Assassiné dans sa résidence privée dans les hauteurs de Pétion-Ville par un commando composé la plupart de colombiens, l’enquête sur le meurtre de Jovenel Moïse, président haïtien, survenu le 7 juillet 2021, sombre dans l’incertitude.
Sombrée dans l’incertitude, la famille du défunt sa femme Martine Moise, qui a été auditionnée mercredi 6 aout, sa fille Jomarlie Moise ainsi que ses alliés politiques, l’ex président de la république, Michel Joseph Martelly, l’ancien chef de son gouvernement par intérim, le Dr Claude Joseph, ne cessent de demander justice pour l’ex président haïtien tué à l’aube du 7 juillet dernier.

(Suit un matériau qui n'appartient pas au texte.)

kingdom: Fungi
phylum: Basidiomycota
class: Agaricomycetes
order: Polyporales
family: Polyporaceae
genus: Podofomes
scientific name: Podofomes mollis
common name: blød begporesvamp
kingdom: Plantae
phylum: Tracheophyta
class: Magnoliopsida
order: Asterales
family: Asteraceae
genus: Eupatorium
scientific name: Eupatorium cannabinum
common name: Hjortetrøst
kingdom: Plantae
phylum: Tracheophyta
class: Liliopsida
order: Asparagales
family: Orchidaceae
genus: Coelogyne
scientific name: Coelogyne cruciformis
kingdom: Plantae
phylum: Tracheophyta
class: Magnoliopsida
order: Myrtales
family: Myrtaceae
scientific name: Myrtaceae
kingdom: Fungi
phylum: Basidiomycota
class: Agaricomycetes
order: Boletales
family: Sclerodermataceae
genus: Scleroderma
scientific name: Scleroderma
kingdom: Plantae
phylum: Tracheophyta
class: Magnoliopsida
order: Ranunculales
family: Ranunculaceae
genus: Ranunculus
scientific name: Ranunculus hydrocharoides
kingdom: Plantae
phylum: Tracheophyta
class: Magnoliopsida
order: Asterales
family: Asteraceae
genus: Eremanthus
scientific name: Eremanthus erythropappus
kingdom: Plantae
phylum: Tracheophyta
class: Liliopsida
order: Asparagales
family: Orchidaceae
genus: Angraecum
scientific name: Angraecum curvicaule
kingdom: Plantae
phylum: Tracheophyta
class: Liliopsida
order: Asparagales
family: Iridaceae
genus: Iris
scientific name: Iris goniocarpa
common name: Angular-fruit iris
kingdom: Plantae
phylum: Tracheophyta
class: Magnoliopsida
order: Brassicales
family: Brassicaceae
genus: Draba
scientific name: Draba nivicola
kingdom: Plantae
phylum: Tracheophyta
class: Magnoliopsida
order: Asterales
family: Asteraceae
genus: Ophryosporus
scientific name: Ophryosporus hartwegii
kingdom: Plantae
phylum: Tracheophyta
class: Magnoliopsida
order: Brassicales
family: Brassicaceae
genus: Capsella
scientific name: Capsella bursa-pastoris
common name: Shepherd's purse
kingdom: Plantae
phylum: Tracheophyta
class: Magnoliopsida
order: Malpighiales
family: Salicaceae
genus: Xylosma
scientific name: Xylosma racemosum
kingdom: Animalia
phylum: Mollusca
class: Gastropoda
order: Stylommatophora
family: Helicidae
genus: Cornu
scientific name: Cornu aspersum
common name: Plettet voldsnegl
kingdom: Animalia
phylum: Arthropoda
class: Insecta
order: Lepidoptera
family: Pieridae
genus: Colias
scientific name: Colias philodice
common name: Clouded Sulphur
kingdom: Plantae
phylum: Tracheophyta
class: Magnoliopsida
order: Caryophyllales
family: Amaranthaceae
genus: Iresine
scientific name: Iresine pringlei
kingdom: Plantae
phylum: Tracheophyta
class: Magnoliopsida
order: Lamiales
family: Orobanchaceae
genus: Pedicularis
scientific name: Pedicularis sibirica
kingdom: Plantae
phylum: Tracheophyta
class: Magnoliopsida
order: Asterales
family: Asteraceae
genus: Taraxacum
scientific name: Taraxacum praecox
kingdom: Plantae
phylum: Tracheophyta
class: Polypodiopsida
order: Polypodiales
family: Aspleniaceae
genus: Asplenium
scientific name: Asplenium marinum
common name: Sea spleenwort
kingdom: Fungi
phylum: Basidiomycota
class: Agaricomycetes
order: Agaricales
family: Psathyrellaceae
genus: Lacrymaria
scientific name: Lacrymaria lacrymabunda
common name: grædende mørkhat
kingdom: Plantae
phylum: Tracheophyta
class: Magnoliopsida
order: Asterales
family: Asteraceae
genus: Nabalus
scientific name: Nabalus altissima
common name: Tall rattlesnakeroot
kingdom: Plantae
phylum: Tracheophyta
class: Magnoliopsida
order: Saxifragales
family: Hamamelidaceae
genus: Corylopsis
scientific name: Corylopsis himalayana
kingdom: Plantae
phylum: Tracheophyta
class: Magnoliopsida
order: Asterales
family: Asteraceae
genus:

Sur twitter l’ex président Michel Joseph Martelly a écrit :
[…] Nous ne devons pas laisser les assassins de Jovenel Moise s’échapper à la justice. L’absence d’action réelle sur ce bilan de décès est une menace pour la démocratie !
De son côté, le ministre des affaires étrangères, Dr Claude Joseph a déclaré sur son fil twitter avec l’hashtag #justicepourjovenelmoise
“Le Président Moïse a été assassiné pour ses idées et ses rêves pour le peuple haïtien. Sa lutte pour un avenir meilleur pour chaque fille et fils d’Haïti doit se poursuivre. #justicepourjovenelmoise
Dans l’enquête sur l’assassinat du président, la police Nationale d’Haïti a fait état de l’arrestation de 44 personnes, dont 12 policiers haïtiens, 18 agents de sécurité colombiens et deux haïtiens américains.
Malgré ces arrestations multiples, on ne sait toujours pas avec certitude qui étaient les coupables de l’assassinat. En outre, le récent tremblement de terre et la catastrophe humanitaire qui a suivi ont retardé le processus.
Fin août dernier, une enquête du Réseau National de Défense des Droits Humains (RNDDH) citant l’implication du Dr Ariel Henry dans ce dossier, affirmait que le président haïtien, Jovenel Moise, avait été « remis » par ses agents de sécurité pour son assassinat.